• _Stored data entries_

-------------------------

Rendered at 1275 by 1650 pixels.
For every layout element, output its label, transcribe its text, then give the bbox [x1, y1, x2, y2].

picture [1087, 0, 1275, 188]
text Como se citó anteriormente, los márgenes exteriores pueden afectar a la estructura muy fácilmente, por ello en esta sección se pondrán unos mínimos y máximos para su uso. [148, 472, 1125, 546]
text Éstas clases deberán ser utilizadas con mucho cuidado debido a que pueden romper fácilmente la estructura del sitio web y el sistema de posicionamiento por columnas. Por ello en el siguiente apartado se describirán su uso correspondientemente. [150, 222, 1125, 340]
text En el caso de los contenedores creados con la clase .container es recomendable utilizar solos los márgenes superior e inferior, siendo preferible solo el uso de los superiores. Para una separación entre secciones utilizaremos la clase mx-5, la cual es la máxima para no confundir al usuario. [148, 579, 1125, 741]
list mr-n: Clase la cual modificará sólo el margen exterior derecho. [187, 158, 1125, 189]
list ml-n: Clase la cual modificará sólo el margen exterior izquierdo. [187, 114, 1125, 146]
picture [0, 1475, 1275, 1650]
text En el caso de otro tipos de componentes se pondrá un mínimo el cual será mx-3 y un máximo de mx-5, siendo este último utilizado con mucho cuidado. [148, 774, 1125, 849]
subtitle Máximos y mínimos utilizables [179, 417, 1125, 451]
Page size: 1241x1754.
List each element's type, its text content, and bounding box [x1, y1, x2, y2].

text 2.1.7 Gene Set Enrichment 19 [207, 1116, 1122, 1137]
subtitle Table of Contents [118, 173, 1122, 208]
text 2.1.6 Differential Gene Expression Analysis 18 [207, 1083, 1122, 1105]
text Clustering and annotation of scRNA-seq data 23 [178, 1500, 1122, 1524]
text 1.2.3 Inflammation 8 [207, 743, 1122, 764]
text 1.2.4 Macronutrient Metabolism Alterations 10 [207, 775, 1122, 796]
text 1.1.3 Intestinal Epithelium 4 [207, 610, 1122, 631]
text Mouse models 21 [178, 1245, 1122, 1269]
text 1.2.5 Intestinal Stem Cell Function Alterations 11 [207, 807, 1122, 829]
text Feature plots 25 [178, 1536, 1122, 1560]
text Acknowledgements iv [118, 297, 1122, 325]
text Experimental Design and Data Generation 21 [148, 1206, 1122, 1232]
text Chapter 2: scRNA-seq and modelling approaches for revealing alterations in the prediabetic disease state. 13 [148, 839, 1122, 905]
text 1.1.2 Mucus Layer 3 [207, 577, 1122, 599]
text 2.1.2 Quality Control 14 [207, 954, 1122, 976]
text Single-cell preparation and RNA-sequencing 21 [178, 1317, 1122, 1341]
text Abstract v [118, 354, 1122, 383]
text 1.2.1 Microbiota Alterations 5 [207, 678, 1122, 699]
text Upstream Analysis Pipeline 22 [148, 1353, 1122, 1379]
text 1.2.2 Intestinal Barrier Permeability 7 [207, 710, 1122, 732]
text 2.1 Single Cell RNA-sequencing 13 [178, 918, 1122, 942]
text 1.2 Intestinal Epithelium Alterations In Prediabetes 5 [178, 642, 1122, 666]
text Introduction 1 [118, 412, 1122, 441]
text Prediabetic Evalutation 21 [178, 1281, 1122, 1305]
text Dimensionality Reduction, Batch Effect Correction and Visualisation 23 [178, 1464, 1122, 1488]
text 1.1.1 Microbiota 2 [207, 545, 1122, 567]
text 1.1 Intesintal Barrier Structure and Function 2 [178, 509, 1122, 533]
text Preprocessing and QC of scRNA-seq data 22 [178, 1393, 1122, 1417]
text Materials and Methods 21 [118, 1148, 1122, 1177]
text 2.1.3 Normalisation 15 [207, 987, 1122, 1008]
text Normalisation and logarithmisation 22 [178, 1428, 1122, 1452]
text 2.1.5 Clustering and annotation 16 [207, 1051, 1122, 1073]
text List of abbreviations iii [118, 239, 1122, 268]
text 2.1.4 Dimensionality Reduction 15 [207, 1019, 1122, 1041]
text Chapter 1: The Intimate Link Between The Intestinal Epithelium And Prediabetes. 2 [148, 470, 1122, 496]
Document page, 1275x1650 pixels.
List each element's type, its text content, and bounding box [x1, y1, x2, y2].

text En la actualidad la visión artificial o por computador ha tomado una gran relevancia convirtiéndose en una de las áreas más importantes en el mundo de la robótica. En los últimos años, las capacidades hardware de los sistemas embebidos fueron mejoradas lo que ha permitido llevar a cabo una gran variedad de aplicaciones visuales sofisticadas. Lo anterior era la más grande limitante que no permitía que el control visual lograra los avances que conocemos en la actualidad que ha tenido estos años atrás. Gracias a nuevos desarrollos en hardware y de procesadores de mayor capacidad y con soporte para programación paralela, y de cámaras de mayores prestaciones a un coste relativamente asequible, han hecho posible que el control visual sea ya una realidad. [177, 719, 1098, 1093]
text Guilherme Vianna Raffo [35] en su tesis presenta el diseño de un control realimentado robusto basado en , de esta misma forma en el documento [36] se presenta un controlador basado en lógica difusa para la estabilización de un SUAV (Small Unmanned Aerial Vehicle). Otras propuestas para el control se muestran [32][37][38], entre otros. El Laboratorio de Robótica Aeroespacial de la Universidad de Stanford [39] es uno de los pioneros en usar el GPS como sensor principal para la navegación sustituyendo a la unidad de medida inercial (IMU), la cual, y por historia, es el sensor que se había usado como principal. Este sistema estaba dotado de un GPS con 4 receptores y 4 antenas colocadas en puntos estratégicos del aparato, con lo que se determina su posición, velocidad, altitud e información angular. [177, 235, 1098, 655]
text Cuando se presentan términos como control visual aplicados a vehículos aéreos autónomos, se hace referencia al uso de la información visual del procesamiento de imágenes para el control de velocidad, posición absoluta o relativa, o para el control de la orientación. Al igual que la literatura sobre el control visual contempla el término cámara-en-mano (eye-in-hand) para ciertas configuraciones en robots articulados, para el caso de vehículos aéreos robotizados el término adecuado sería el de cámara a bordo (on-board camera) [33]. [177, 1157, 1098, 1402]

-------------------------

• _About this task_
Nothing in the records may change. Print all of them.

• _Answer to the problem_
Rendered at 1275 by 1650 pixels.
For every layout element, output its label, transcribe its text, then give the bbox [x1, y1, x2, y2].

picture [1087, 0, 1275, 188]
text Como se citó anteriormente, los márgenes exteriores pueden afectar a la estructura muy fácilmente, por ello en esta sección se pondrán unos mínimos y máximos para su uso. [148, 472, 1125, 546]
text Éstas clases deberán ser utilizadas con mucho cuidado debido a que pueden romper fácilmente la estructura del sitio web y el sistema de posicionamiento por columnas. Por ello en el siguiente apartado se describirán su uso correspondientemente. [150, 222, 1125, 340]
text En el caso de los contenedores creados con la clase .container es recomendable utilizar solos los márgenes superior e inferior, siendo preferible solo el uso de los superiores. Para una separación entre secciones utilizaremos la clase mx-5, la cual es la máxima para no confundir al usuario. [148, 579, 1125, 741]
list mr-n: Clase la cual modificará sólo el margen exterior derecho. [187, 158, 1125, 189]
list ml-n: Clase la cual modificará sólo el margen exterior izquierdo. [187, 114, 1125, 146]
picture [0, 1475, 1275, 1650]
text En el caso de otro tipos de componentes se pondrá un mínimo el cual será mx-3 y un máximo de mx-5, siendo este último utilizado con mucho cuidado. [148, 774, 1125, 849]
subtitle Máximos y mínimos utilizables [179, 417, 1125, 451]
Page size: 1241x1754.
List each element's type, its text content, and bounding box [x1, y1, x2, y2].

text 2.1.7 Gene Set Enrichment 19 [207, 1116, 1122, 1137]
subtitle Table of Contents [118, 173, 1122, 208]
text 2.1.6 Differential Gene Expression Analysis 18 [207, 1083, 1122, 1105]
text Clustering and annotation of scRNA-seq data 23 [178, 1500, 1122, 1524]
text 1.2.3 Inflammation 8 [207, 743, 1122, 764]
text 1.2.4 Macronutrient Metabolism Alterations 10 [207, 775, 1122, 796]
text 1.1.3 Intestinal Epithelium 4 [207, 610, 1122, 631]
text Mouse models 21 [178, 1245, 1122, 1269]
text 1.2.5 Intestinal Stem Cell Function Alterations 11 [207, 807, 1122, 829]
text Feature plots 25 [178, 1536, 1122, 1560]
text Acknowledgements iv [118, 297, 1122, 325]
text Experimental Design and Data Generation 21 [148, 1206, 1122, 1232]
text Chapter 2: scRNA-seq and modelling approaches for revealing alterations in the prediabetic disease state. 13 [148, 839, 1122, 905]
text 1.1.2 Mucus Layer 3 [207, 577, 1122, 599]
text 2.1.2 Quality Control 14 [207, 954, 1122, 976]
text Single-cell preparation and RNA-sequencing 21 [178, 1317, 1122, 1341]
text Abstract v [118, 354, 1122, 383]
text 1.2.1 Microbiota Alterations 5 [207, 678, 1122, 699]
text Upstream Analysis Pipeline 22 [148, 1353, 1122, 1379]
text 1.2.2 Intestinal Barrier Permeability 7 [207, 710, 1122, 732]
text 2.1 Single Cell RNA-sequencing 13 [178, 918, 1122, 942]
text 1.2 Intestinal Epithelium Alterations In Prediabetes 5 [178, 642, 1122, 666]
text Introduction 1 [118, 412, 1122, 441]
text Prediabetic Evalutation 21 [178, 1281, 1122, 1305]
text Dimensionality Reduction, Batch Effect Correction and Visualisation 23 [178, 1464, 1122, 1488]
text 1.1.1 Microbiota 2 [207, 545, 1122, 567]
text 1.1 Intesintal Barrier Structure and Function 2 [178, 509, 1122, 533]
text Preprocessing and QC of scRNA-seq data 22 [178, 1393, 1122, 1417]
text Materials and Methods 21 [118, 1148, 1122, 1177]
text 2.1.3 Normalisation 15 [207, 987, 1122, 1008]
text Normalisation and logarithmisation 22 [178, 1428, 1122, 1452]
text 2.1.5 Clustering and annotation 16 [207, 1051, 1122, 1073]
text List of abbreviations iii [118, 239, 1122, 268]
text 2.1.4 Dimensionality Reduction 15 [207, 1019, 1122, 1041]
text Chapter 1: The Intimate Link Between The Intestinal Epithelium And Prediabetes. 2 [148, 470, 1122, 496]
Document page, 1275x1650 pixels.
List each element's type, its text content, and bounding box [x1, y1, x2, y2].

text En la actualidad la visión artificial o por computador ha tomado una gran relevancia convirtiéndose en una de las áreas más importantes en el mundo de la robótica. En los últimos años, las capacidades hardware de los sistemas embebidos fueron mejoradas lo que ha permitido llevar a cabo una gran variedad de aplicaciones visuales sofisticadas. Lo anterior era la más grande limitante que no permitía que el control visual lograra los avances que conocemos en la actualidad que ha tenido estos años atrás. Gracias a nuevos desarrollos en hardware y de procesadores de mayor capacidad y con soporte para programación paralela, y de cámaras de mayores prestaciones a un coste relativamente asequible, han hecho posible que el control visual sea ya una realidad. [177, 719, 1098, 1093]
text Guilherme Vianna Raffo [35] en su tesis presenta el diseño de un control realimentado robusto basado en , de esta misma forma en el documento [36] se presenta un controlador basado en lógica difusa para la estabilización de un SUAV (Small Unmanned Aerial Vehicle). Otras propuestas para el control se muestran [32][37][38], entre otros. El Laboratorio de Robótica Aeroespacial de la Universidad de Stanford [39] es uno de los pioneros en usar el GPS como sensor principal para la navegación sustituyendo a la unidad de medida inercial (IMU), la cual, y por historia, es el sensor que se había usado como principal. Este sistema estaba dotado de un GPS con 4 receptores y 4 antenas colocadas en puntos estratégicos del aparato, con lo que se determina su posición, velocidad, altitud e información angular. [177, 235, 1098, 655]
text Cuando se presentan términos como control visual aplicados a vehículos aéreos autónomos, se hace referencia al uso de la información visual del procesamiento de imágenes para el control de velocidad, posición absoluta o relativa, o para el control de la orientación. Al igual que la literatura sobre el control visual contempla el término cámara-en-mano (eye-in-hand) para ciertas configuraciones en robots articulados, para el caso de vehículos aéreos robotizados el término adecuado sería el de cámara a bordo (on-board camera) [33]. [177, 1157, 1098, 1402]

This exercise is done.